Temos, então, “um amor” que não pode se dar, um amor romântico idealizado na cabeça de quem ama, mas impossível na prática pela realidade de quem somos. Nossos traumas, nossos dramas, nosso passado, tudo contribui para que o amor não seja simplesmente algo que se sente, mas algo que se constitui historicamente, por meio de processos sociais, raciais, políticos, históricos e, por que não,biológicos.
Por fim, adentramos na história de Andreas, uma trajetória atravessada por fugas, refúgios e sobrevivências. Quando perguntado sobre sua origem, afirma que sua família:
“(…) era curda, do norte do Iraque. Sendo muito jovem, foi forçado a fugir de uma guerra – uma das muitas – e teve que ir pro exílio na Turquia a pé, andando por dias e noites com um bebê – ele – nos braços.”
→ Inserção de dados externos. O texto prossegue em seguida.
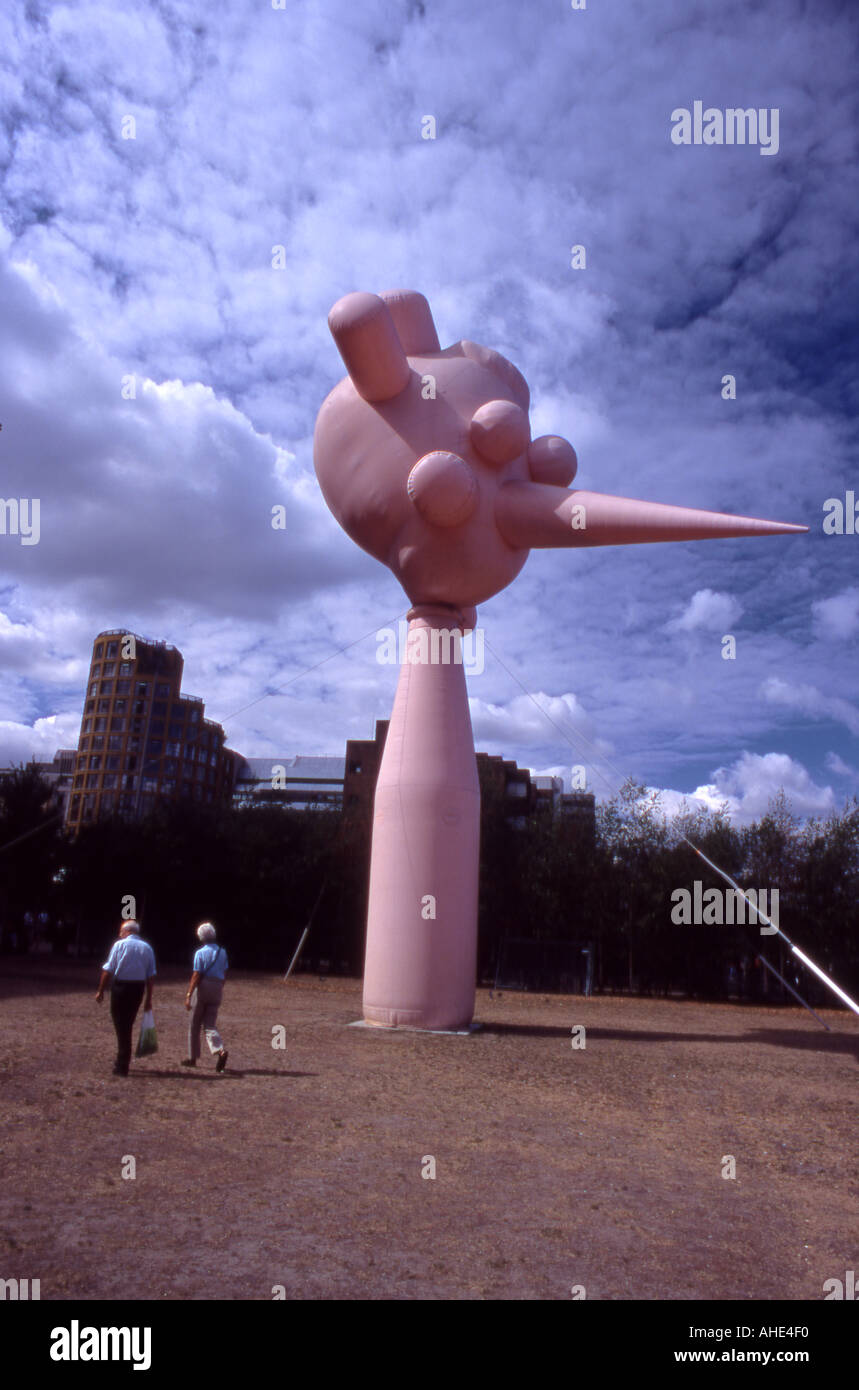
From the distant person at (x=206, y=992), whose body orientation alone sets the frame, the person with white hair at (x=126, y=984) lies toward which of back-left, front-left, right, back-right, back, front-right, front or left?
left

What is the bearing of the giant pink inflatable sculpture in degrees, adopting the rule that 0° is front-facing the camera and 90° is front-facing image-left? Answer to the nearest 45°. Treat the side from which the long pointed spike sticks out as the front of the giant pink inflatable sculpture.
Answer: approximately 315°

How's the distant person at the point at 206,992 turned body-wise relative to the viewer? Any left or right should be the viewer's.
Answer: facing away from the viewer and to the left of the viewer
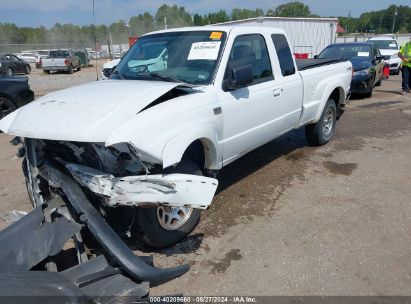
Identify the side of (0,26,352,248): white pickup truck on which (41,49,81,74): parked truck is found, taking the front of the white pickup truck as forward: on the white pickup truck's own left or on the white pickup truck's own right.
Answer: on the white pickup truck's own right

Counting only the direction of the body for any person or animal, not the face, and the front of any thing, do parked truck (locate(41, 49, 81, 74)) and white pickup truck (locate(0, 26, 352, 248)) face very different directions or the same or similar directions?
very different directions

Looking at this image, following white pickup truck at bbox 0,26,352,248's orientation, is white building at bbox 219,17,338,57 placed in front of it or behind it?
behind

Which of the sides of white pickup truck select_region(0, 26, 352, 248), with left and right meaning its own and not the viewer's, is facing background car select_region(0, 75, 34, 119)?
right

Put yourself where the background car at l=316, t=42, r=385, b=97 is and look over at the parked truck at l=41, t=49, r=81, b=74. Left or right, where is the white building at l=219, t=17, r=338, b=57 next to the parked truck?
right

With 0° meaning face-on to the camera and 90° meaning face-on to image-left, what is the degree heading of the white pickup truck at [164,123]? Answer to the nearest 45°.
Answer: approximately 45°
Diante disso, Nat se sente sozinha e mesquinha diante de seu “um amor”. Cabe a ela processá-lo, entender que pode ter sido um engano como, talvez, deve ser todo amor. Realmente, em “Um amor”, Sara Mesa escreve um dos melhores romances que li este ano. E o amor…o amor é sempre trágico, nasceu para dar errado e só entendemos que existe quando o perdemos.